Landfilling waste is most often the economic solution for dealing with refuse, but thanks to diminishing capacities, permitting obstacles and increasing environmental legislation, the way waste has traditionally been handled is being rethought in some parts of the country.
Among the trends aimed at reducing the volume of materials headed to the landfill is organics collection. While a number of communities offer some type of organics collection program, it’s the city that pioneered collection on a large scale that recently got its version of a Hollywood close-up.
Kiss the Ground, which debuted on Netflix on Sept. 22, focuses on how more conscientious farming practices based on healthier soils can lead to atmospheric carbon sequestration that could reverse the effects of climate change. In the film, San Francisco’s universal organics recycling mandate is highlighted as a way to promote these healthier farms.

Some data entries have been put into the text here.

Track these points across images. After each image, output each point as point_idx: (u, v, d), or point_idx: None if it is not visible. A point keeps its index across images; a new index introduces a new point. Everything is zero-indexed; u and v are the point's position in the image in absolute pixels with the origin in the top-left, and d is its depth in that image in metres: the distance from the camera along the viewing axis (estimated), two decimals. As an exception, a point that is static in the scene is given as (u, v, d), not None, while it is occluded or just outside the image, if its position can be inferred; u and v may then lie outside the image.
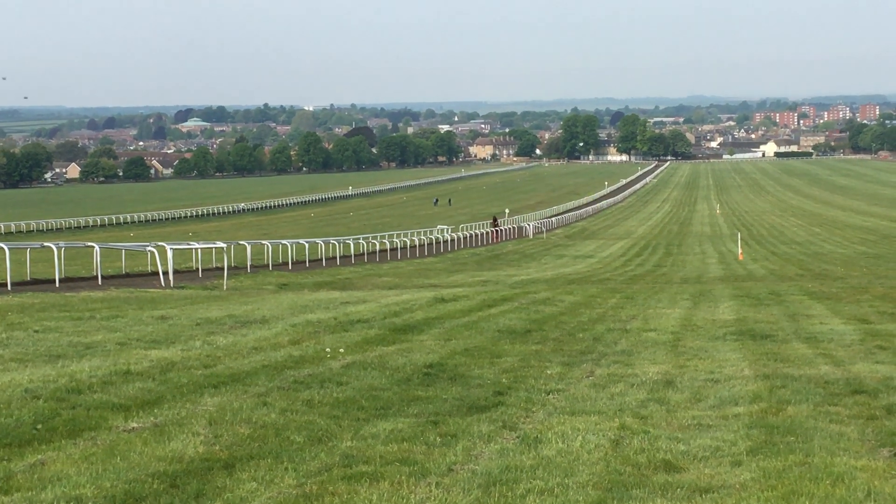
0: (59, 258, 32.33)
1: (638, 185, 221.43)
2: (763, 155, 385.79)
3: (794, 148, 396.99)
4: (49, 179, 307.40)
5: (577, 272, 53.66)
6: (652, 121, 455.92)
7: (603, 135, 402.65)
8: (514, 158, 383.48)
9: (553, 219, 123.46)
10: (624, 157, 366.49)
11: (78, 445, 9.63)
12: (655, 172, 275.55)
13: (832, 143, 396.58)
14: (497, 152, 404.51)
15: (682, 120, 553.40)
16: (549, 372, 15.05)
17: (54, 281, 31.57)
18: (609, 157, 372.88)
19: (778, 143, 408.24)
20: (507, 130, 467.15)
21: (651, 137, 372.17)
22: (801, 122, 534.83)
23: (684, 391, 13.48)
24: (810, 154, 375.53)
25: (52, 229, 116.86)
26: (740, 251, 71.03)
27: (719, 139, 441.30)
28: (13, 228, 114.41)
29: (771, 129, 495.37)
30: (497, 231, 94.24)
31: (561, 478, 8.98)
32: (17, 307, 22.33)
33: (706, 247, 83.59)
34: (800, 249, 77.35)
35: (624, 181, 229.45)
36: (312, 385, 13.05)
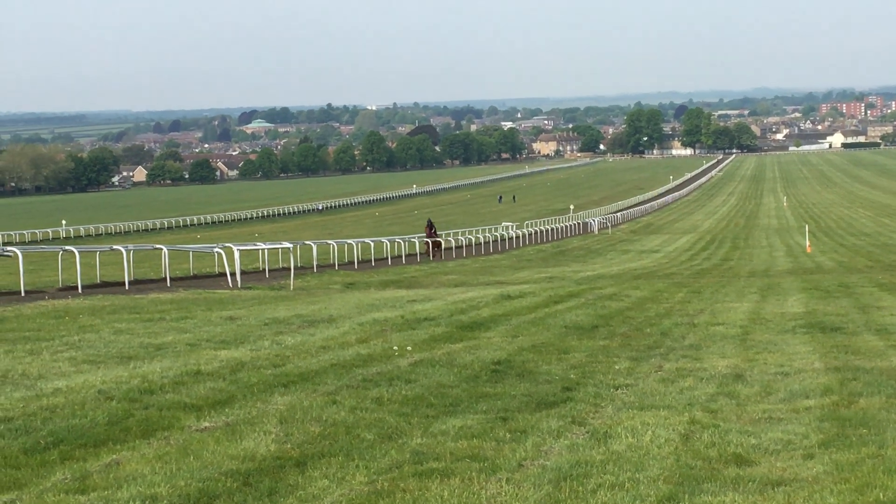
0: (129, 261, 32.64)
1: (703, 179, 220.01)
2: (830, 146, 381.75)
3: (861, 139, 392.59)
4: (116, 183, 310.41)
5: (643, 267, 53.44)
6: (716, 114, 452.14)
7: (667, 129, 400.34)
8: (578, 154, 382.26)
9: (618, 214, 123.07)
10: (689, 151, 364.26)
11: (152, 445, 9.74)
12: (721, 166, 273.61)
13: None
14: (560, 148, 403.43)
15: (747, 112, 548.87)
16: (617, 367, 15.01)
17: (124, 283, 31.87)
18: (674, 152, 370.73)
19: (845, 134, 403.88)
20: (570, 126, 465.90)
21: (716, 130, 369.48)
22: (869, 112, 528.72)
23: (754, 385, 13.40)
24: (878, 144, 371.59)
25: (120, 232, 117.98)
26: (808, 243, 70.43)
27: (785, 131, 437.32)
28: (82, 232, 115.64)
29: (837, 119, 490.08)
30: (432, 244, 62.06)
31: (631, 472, 8.96)
32: (88, 310, 22.57)
33: (773, 240, 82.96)
34: (869, 241, 76.56)
35: (689, 175, 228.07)
36: (381, 383, 13.10)
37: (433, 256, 60.84)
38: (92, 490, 8.33)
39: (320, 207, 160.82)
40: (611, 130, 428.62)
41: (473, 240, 76.56)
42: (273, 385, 12.72)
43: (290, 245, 41.83)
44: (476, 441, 10.14)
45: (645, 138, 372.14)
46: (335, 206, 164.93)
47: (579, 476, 8.87)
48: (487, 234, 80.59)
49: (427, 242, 62.40)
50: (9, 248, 32.62)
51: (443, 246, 64.80)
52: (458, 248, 68.80)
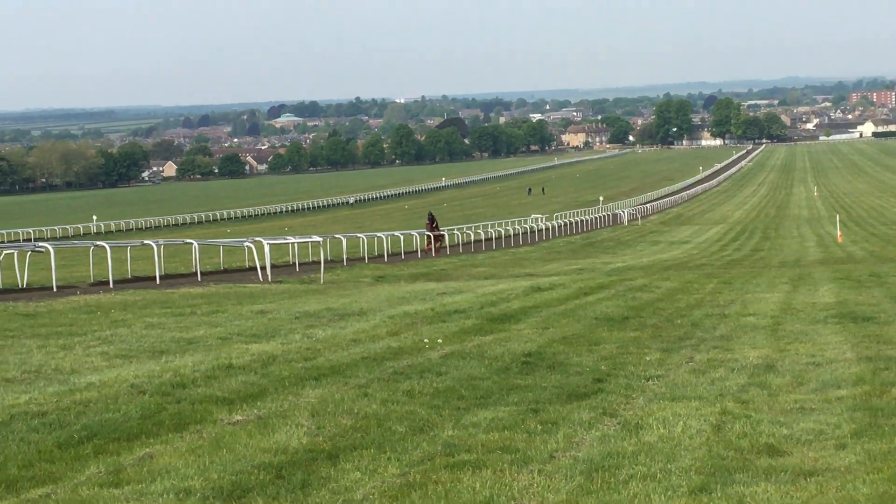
0: (159, 256, 32.79)
1: (733, 170, 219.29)
2: (860, 135, 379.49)
3: (892, 127, 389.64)
4: (146, 178, 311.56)
5: (673, 258, 53.34)
6: (746, 104, 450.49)
7: (696, 119, 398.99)
8: (607, 145, 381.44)
9: (648, 205, 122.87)
10: (718, 142, 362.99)
11: (184, 438, 9.79)
12: (750, 156, 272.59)
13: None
14: (590, 140, 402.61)
15: (776, 102, 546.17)
16: (648, 358, 14.99)
17: (155, 278, 32.03)
18: (703, 142, 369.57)
19: (875, 123, 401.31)
20: (599, 117, 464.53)
21: (745, 121, 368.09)
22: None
23: (786, 375, 13.36)
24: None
25: (150, 227, 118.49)
26: (839, 233, 70.10)
27: (815, 121, 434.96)
28: (113, 227, 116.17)
29: (868, 108, 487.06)
30: (433, 238, 58.61)
31: (663, 463, 8.96)
32: (119, 304, 22.70)
33: (804, 230, 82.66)
34: (900, 230, 76.14)
35: (718, 165, 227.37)
36: (412, 375, 13.13)
37: (436, 252, 56.93)
38: (126, 483, 8.39)
39: (351, 201, 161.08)
40: (640, 121, 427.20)
41: (503, 232, 76.54)
42: (304, 378, 12.77)
43: (320, 239, 41.91)
44: (507, 433, 10.15)
45: (674, 129, 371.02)
46: (364, 200, 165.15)
47: (611, 467, 8.88)
48: (517, 227, 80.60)
49: (428, 237, 58.43)
50: (40, 243, 32.82)
51: (446, 241, 61.29)
52: (488, 240, 68.75)
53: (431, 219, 59.79)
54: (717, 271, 38.10)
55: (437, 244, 58.49)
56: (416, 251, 56.07)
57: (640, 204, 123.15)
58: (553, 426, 10.48)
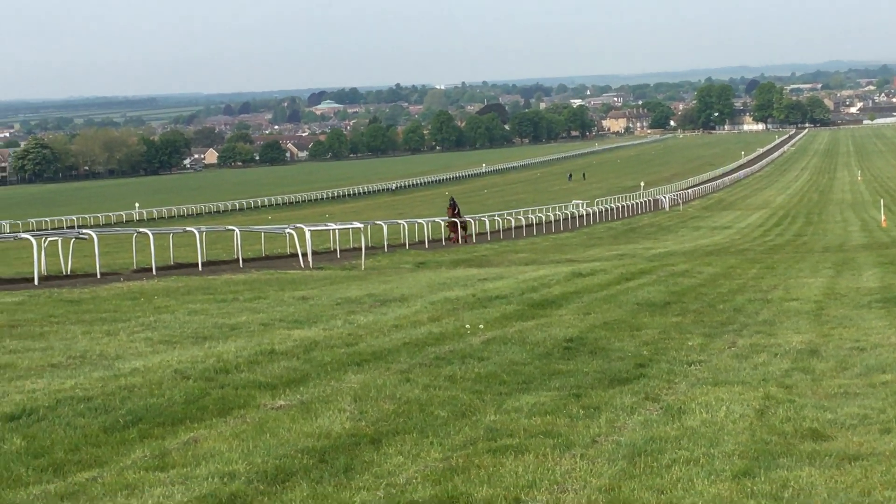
0: (201, 242, 32.94)
1: (775, 154, 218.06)
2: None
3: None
4: (188, 165, 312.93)
5: (715, 243, 53.13)
6: (788, 88, 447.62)
7: (738, 104, 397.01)
8: (648, 131, 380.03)
9: (689, 190, 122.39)
10: (760, 126, 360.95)
11: (228, 423, 9.85)
12: (793, 140, 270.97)
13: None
14: (630, 125, 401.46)
15: (819, 86, 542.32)
16: (690, 343, 14.96)
17: (197, 265, 32.19)
18: (745, 127, 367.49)
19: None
20: (640, 103, 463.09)
21: (788, 105, 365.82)
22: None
23: (829, 360, 13.31)
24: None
25: (192, 214, 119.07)
26: (883, 218, 69.62)
27: (859, 104, 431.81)
28: (155, 215, 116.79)
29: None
30: (457, 225, 55.06)
31: (706, 448, 8.94)
32: (162, 291, 22.83)
33: (848, 214, 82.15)
34: (945, 214, 75.54)
35: (761, 150, 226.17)
36: (454, 361, 13.15)
37: (462, 240, 53.70)
38: (171, 467, 8.45)
39: (393, 187, 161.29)
40: (681, 106, 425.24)
41: (544, 218, 76.48)
42: (346, 364, 12.81)
43: (361, 225, 41.99)
44: (549, 417, 10.16)
45: (716, 114, 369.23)
46: (405, 186, 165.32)
47: (653, 452, 8.87)
48: (558, 212, 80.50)
49: (451, 224, 54.72)
50: (84, 231, 33.03)
51: (469, 229, 56.93)
52: (529, 226, 68.67)
53: (453, 205, 56.23)
54: (759, 256, 37.93)
55: (464, 232, 55.33)
56: (442, 240, 55.65)
57: (682, 189, 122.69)
58: (595, 411, 10.48)
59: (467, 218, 58.61)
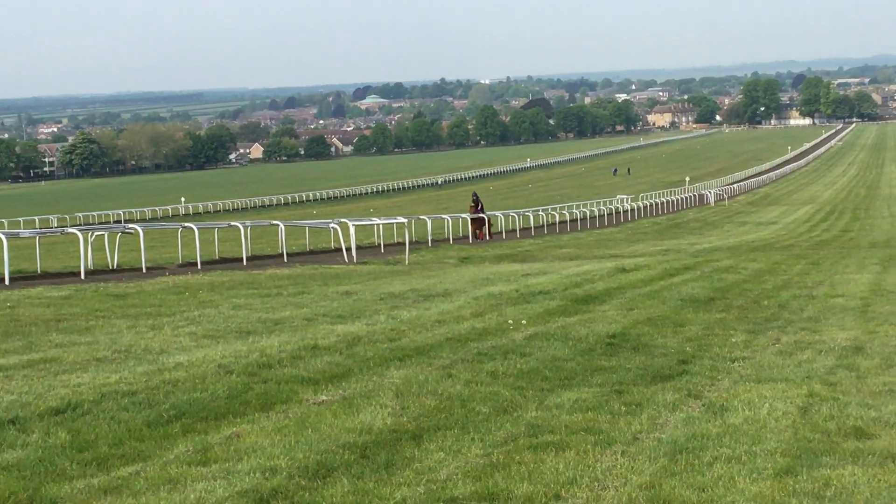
0: (246, 237, 33.08)
1: (822, 149, 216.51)
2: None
3: None
4: (233, 160, 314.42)
5: (760, 239, 52.82)
6: (836, 82, 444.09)
7: (785, 98, 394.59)
8: (694, 125, 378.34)
9: (734, 185, 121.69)
10: (807, 121, 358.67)
11: (270, 418, 9.88)
12: (840, 135, 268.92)
13: None
14: (676, 120, 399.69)
15: (867, 80, 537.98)
16: (733, 340, 14.89)
17: (242, 259, 32.33)
18: (791, 122, 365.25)
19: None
20: (685, 97, 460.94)
21: (835, 100, 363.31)
22: None
23: (874, 357, 13.22)
24: None
25: (237, 209, 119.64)
26: (931, 213, 68.98)
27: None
28: (201, 209, 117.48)
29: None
30: (479, 221, 52.63)
31: (748, 445, 8.90)
32: (207, 285, 22.93)
33: (895, 209, 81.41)
34: None
35: (807, 145, 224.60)
36: (496, 356, 13.14)
37: (489, 236, 51.62)
38: (213, 462, 8.50)
39: (439, 182, 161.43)
40: (727, 101, 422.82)
41: (588, 213, 76.27)
42: (389, 359, 12.83)
43: (405, 220, 42.02)
44: (591, 414, 10.14)
45: (762, 108, 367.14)
46: (449, 181, 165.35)
47: (695, 449, 8.84)
48: (602, 207, 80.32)
49: (474, 221, 51.79)
50: (130, 225, 33.25)
51: (489, 225, 53.58)
52: (573, 221, 68.53)
53: (476, 201, 53.18)
54: (805, 252, 37.69)
55: (484, 228, 52.33)
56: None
57: (727, 184, 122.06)
58: (637, 407, 10.45)
59: (483, 215, 54.23)
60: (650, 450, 8.84)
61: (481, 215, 52.47)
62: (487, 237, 51.69)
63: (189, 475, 8.14)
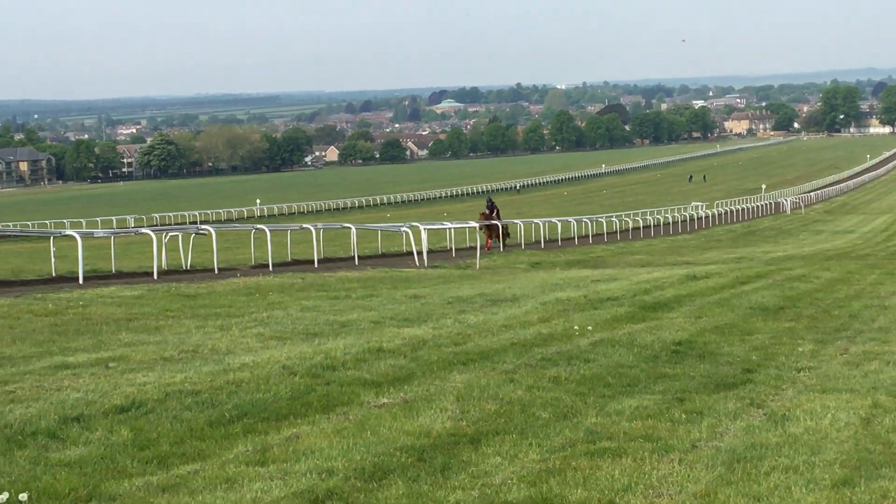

Recology, which is the waste management company in charge of collecting and composting these materials throughout San Francisco, manages 700 tons of food scraps and plant cuttings a day. While waste is often looked at as something to be discarded, Recology PR Manager Robert Reed discusses the value the compost has for the area’s producers. “This is the most important garbage there is because this is where the nutrients are, and this is where the carbon is [that farms need].”
Reed says that the citizens of San Francisco, who have been required to participate in the program since a mandate was put into effect in 2009, have embraced the feel-good benefits of repurposing their waste to help protect the environment and grow some of the crops they buy at their local farmers markets. And although many are no doubt participating because it is the right thing to do, the enforcement element helps ensure the program’s success.
“We incentive people to actually keep things out of the black [waste] bins. When you have nothing in the black bin, we don’t charge you,” California Gov. Gavin Newsom, who served as mayor of San Francisco from 2004 to 2011 during the program’s implementation, says in the documentary. “When you have a ton of stuff in the black bin, we charge you a lot. So, your goal is to get [your waste] in the green [organics] and blue [recycling] bins.”Newsom notes that the program has been a success not just from an environmental vantage point, but from an economical one as well.
“San Francisco became the most sustainable big city in the United States in just a few short years, and we grew our economy,” he says. “I think if San Francisco can prove an ideal, then that success can be replicated in other cities in other states and in countries around the world.”
California’s progressive leanings of course make it an obvious place for sustainable waste management practices to blossom, but as the program’s success shows, where there is political will, there’s a way.